* **INSTRUCTIONS**:
1/ In the passage on Australian banks, who was the Chairman of the Board who called the banks' demand for extra drawing rights "madness"?
2/ Continue the passage on Australian banks from its last sentence.

* **SOURCE**:
* start *

Chapter 4.
It is certainly not the blindfolded people and is certainly
not government as the Federal Constitutional agreement requires.
Political babble about need to free ourselves from colonial
ties is just `hogwash', the only colonial ties we now retain are
those that protect our human freedoms.
Do we want to give our freedoms away?
The only people who want us to give our freedoms away are the
people who want us in colonial servitude to international
finance.
Although we call some of our banks Australian, the fact
remains that those banks stood over our Federal Government in the
1920s to establish their superiority in the `pecking order' of
power; Facts and Theories of Finance by Frank Anstey;
quote:
The war governments gave the Associated Banks the `Right
to Draw' Commonwealth notes without any gold payment or any
deposited security.
The mechanism of this scheme, and the way it operated,
were set forth in detail on June 13, 1924, by the then treasurer
Earle Page.
For all notes drawn under the scheme the banks had to pay
interest at rates varying between 3% and 4%. ...
For instance six millions of the War Gratuities had to be
paid in cash. The Government arranged with the banks to pay out
and charge to the Government on a 5«% loan basis. For this the
banks had `Right to Draw' Commonwealth notes to an account paid
to ex-soldiers. Thus the banks were out nothing and scooped the
difference between the 4% notes and the 5«% `loan'.
But the banks did not draw notes - they traded on their
`Right to Draw' as if the notes were actually in their own
vaults. Thereby they avoided interest payments to the Government,
but upon these `Rights' they issued credits and drew interest
from the Government and from the general public.
...
On June 23, 1923, these Rights to Draw totaled 8,000,000
pounds. The Board made a demand that the banks should exercise
their `Rights' - draw the notes, and pay interest thereon. The
Banks refused.
Early in 1924 the banks made a demand that these rights
should be extended by another 3,000,000 pounds. The Chairman of
the Board, Mr John Garvan, stated that these `Rights' were
equivalent to an issue of notes to the banks without interest. He
described the proposition as `madness'. The Treasurer upheld the
view but the banks' demand was conceded.
EQ. EA.
Anstey goes on to report that the banks subsequently demanded
and forced the issue of further "free" drawing rights
to a total of 31,000,000 pounds.
A similar showdown, perhaps an even more blatant blackmail,
had taken place in 1907 to force the US Government into
servitude.
Who really governs Australia? If the Commonwealth Bank had
been allowed to operate as intended, and as it did in its early
years, Australia need never have known any depression. The newly
formed Commonwealth Bank financed World War I and many other of
our economic needs without need of foreign debt and interest
robbery. The following quotes are from The Story of the
Commonwealth Bank by D J Amos, F.C.I.S. in which he provides
information on the early bank and events leading to its betrayal
by political parties. The parties, by their actions, proved that
they had already in their hearts betrayed, for their own comfort
and servitude to money, the people of Australia.

* end *

* **RECORDS SHOWN**:

* start *

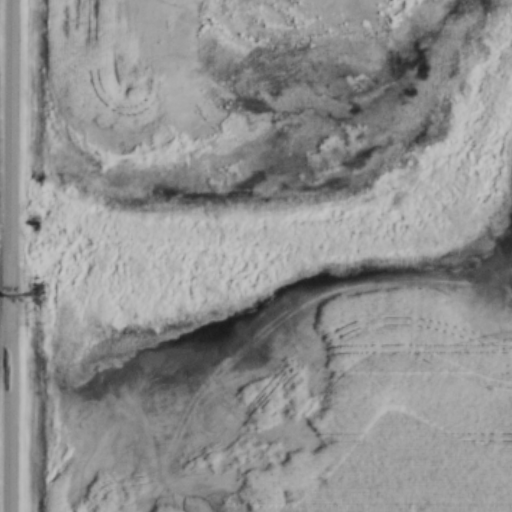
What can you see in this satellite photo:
road: (13, 256)
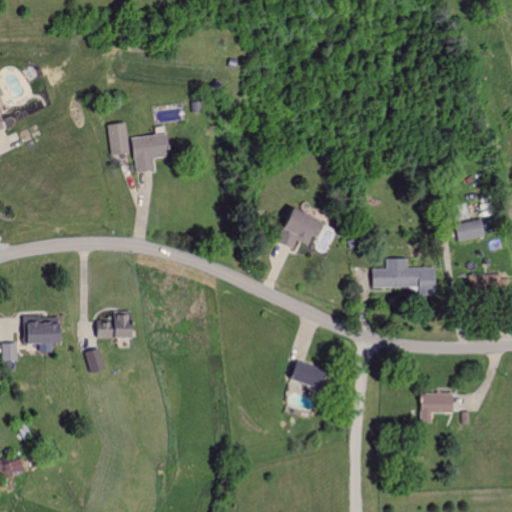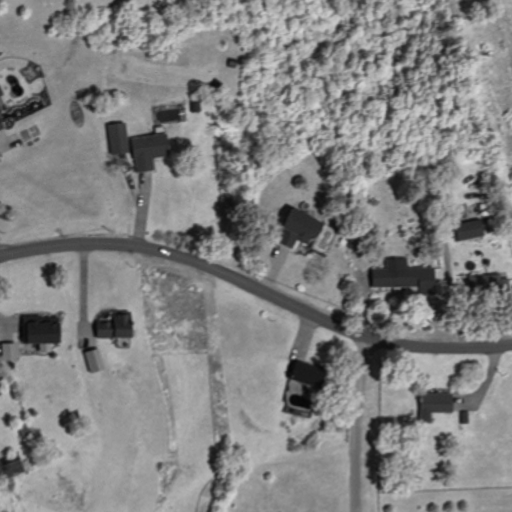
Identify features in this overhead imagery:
building: (3, 108)
building: (113, 138)
building: (143, 151)
building: (292, 228)
building: (397, 277)
road: (448, 278)
building: (483, 285)
road: (257, 292)
building: (48, 330)
building: (12, 353)
building: (91, 360)
building: (296, 374)
building: (1, 381)
building: (428, 405)
road: (355, 426)
building: (9, 467)
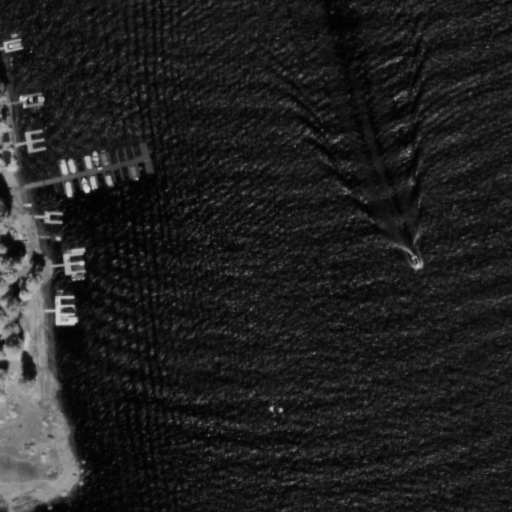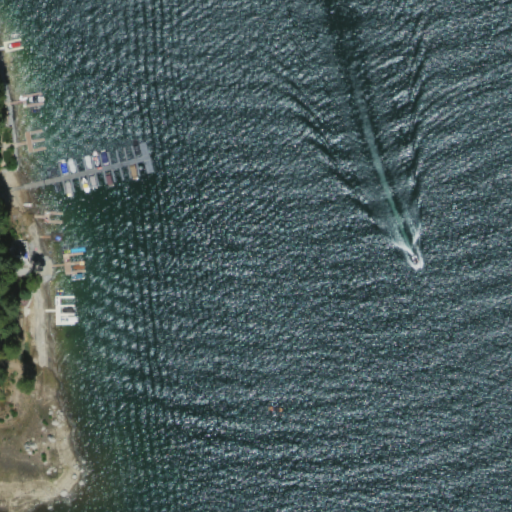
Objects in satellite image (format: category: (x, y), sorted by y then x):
pier: (179, 204)
pier: (109, 208)
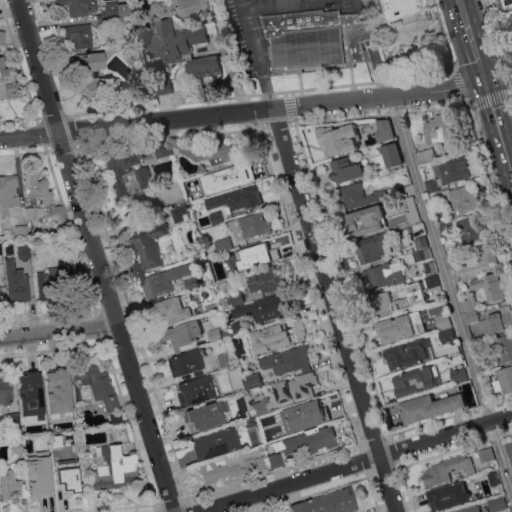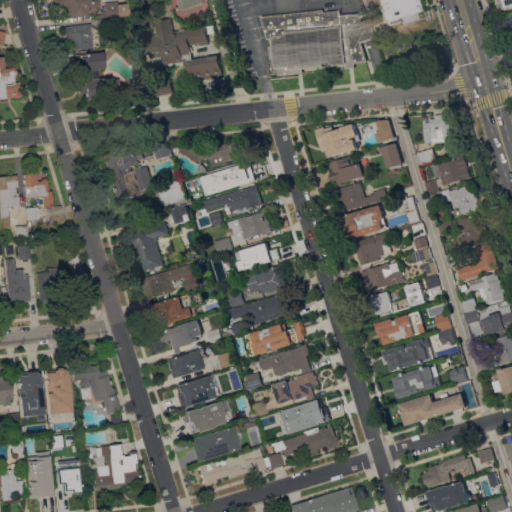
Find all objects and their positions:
building: (502, 2)
building: (505, 3)
road: (292, 5)
building: (79, 6)
building: (79, 6)
building: (115, 9)
building: (115, 9)
building: (395, 9)
building: (1, 35)
building: (327, 35)
building: (77, 36)
building: (79, 36)
road: (443, 36)
building: (2, 37)
building: (316, 39)
road: (473, 42)
building: (182, 48)
building: (183, 48)
road: (496, 49)
road: (257, 54)
building: (137, 58)
building: (88, 71)
building: (94, 76)
building: (8, 81)
building: (8, 82)
building: (162, 85)
traffic signals: (486, 85)
building: (163, 87)
road: (472, 101)
road: (242, 112)
road: (499, 126)
building: (384, 129)
building: (441, 130)
building: (387, 131)
building: (444, 131)
building: (337, 138)
building: (342, 141)
building: (163, 148)
building: (175, 149)
building: (164, 150)
building: (213, 150)
building: (217, 151)
building: (392, 154)
building: (393, 155)
building: (428, 156)
building: (125, 159)
building: (125, 162)
building: (202, 168)
building: (344, 170)
building: (346, 170)
building: (447, 173)
building: (141, 174)
building: (449, 174)
building: (233, 175)
building: (145, 178)
building: (227, 178)
building: (198, 187)
building: (36, 189)
building: (38, 189)
building: (7, 193)
building: (8, 193)
building: (357, 195)
building: (360, 196)
building: (236, 198)
building: (237, 198)
building: (458, 198)
building: (460, 199)
rooftop solar panel: (411, 202)
building: (413, 210)
building: (32, 213)
building: (183, 214)
rooftop solar panel: (414, 214)
building: (22, 218)
building: (218, 218)
building: (365, 220)
building: (367, 221)
building: (250, 225)
building: (472, 225)
building: (252, 226)
building: (448, 228)
building: (470, 229)
building: (20, 231)
building: (422, 242)
building: (149, 244)
building: (150, 244)
building: (224, 244)
building: (372, 247)
building: (0, 248)
building: (373, 248)
building: (22, 251)
building: (256, 251)
building: (24, 252)
building: (259, 252)
rooftop solar panel: (420, 253)
building: (423, 254)
road: (95, 256)
building: (457, 257)
rooftop solar panel: (421, 259)
building: (481, 262)
building: (477, 265)
building: (426, 267)
rooftop solar panel: (426, 268)
building: (431, 268)
building: (233, 271)
building: (382, 275)
building: (384, 276)
building: (168, 280)
building: (266, 280)
building: (267, 280)
building: (433, 280)
building: (55, 281)
building: (166, 281)
building: (15, 282)
building: (16, 282)
building: (194, 283)
building: (58, 284)
building: (489, 287)
building: (490, 287)
road: (451, 292)
building: (414, 293)
building: (0, 297)
building: (237, 299)
building: (399, 300)
building: (382, 303)
building: (276, 304)
building: (470, 304)
building: (172, 309)
building: (173, 310)
building: (259, 310)
road: (334, 310)
building: (470, 310)
building: (473, 317)
building: (497, 319)
building: (443, 321)
building: (499, 322)
building: (399, 327)
building: (444, 327)
building: (238, 328)
building: (400, 328)
road: (58, 330)
building: (180, 333)
building: (182, 334)
building: (216, 335)
building: (448, 335)
building: (275, 337)
building: (275, 338)
building: (504, 347)
building: (503, 349)
building: (408, 353)
building: (408, 354)
building: (225, 359)
building: (227, 359)
building: (286, 360)
building: (288, 361)
building: (183, 363)
building: (488, 364)
building: (187, 365)
building: (458, 374)
building: (459, 374)
building: (506, 378)
building: (254, 380)
building: (504, 380)
building: (414, 381)
building: (416, 381)
rooftop solar panel: (307, 383)
building: (98, 385)
rooftop solar panel: (252, 385)
building: (99, 386)
building: (294, 387)
building: (297, 387)
building: (5, 390)
building: (57, 390)
building: (58, 390)
building: (194, 390)
rooftop solar panel: (287, 390)
building: (196, 391)
rooftop solar panel: (278, 391)
building: (5, 393)
building: (29, 393)
building: (31, 393)
rooftop solar panel: (299, 395)
building: (431, 406)
building: (257, 407)
building: (260, 407)
building: (432, 407)
building: (310, 411)
building: (205, 415)
building: (301, 416)
building: (204, 417)
building: (229, 417)
building: (14, 421)
building: (275, 433)
building: (56, 441)
building: (309, 441)
building: (212, 443)
building: (213, 443)
building: (18, 448)
building: (510, 449)
building: (509, 451)
building: (485, 455)
building: (487, 455)
building: (274, 459)
building: (275, 460)
road: (357, 463)
building: (111, 466)
building: (230, 466)
building: (116, 468)
building: (230, 468)
building: (40, 469)
building: (445, 469)
building: (450, 470)
building: (38, 472)
building: (67, 473)
building: (69, 474)
building: (494, 477)
building: (8, 484)
building: (10, 484)
building: (452, 493)
building: (448, 496)
building: (326, 502)
building: (328, 502)
building: (496, 503)
building: (496, 504)
building: (467, 509)
building: (470, 509)
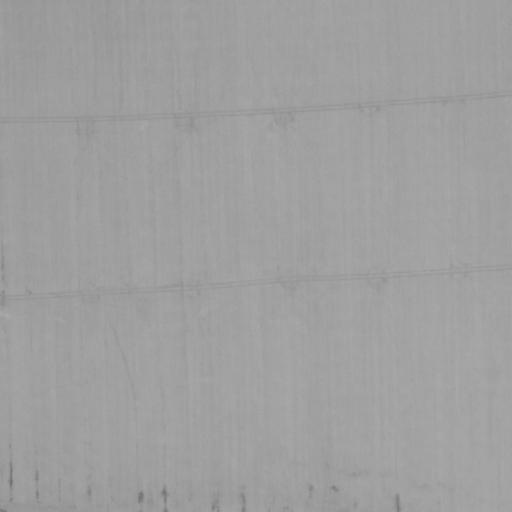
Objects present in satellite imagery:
crop: (256, 256)
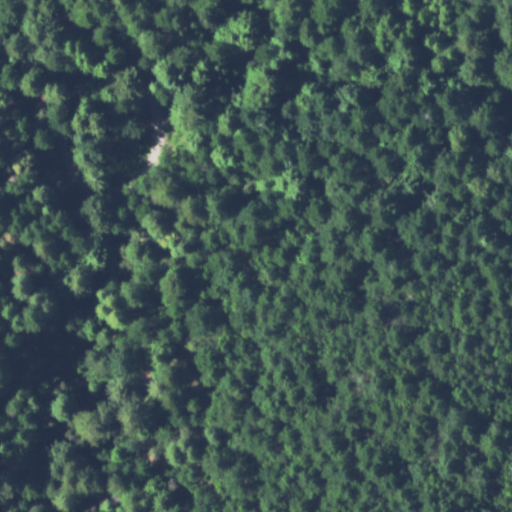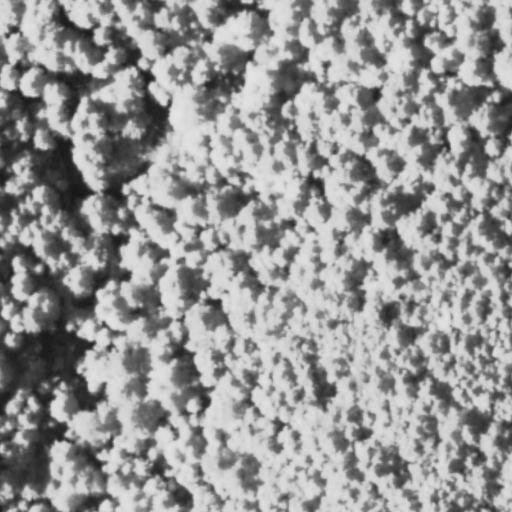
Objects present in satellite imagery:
road: (146, 129)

* end *

* **OUTPUTS**:
1/ Mr John Garvan

2/
Amos shows that in 1912 we were a nation free from want and
debt; in 1921 Commonwealth Bank Governor, Sir Denison Miller, (as
reported in the press) said; p5-6, quote:
"The whole of the resources of Australia are at the
back of this bank ... whatever the Australian people can
intelligently conceive in their minds and loyally support, that
can be done." [As, for a time, it had been.]
...p11
By utilising Australian notes in this manner the
Commonwealth Government avoided debt, interest charges and
taxation ... it made enough money out of that account to pay the
greater portion of the construction cost of the East-West
Railway, the remainder coming out of revenue. (Hansard Vol. 129,
p. 1930). EQ.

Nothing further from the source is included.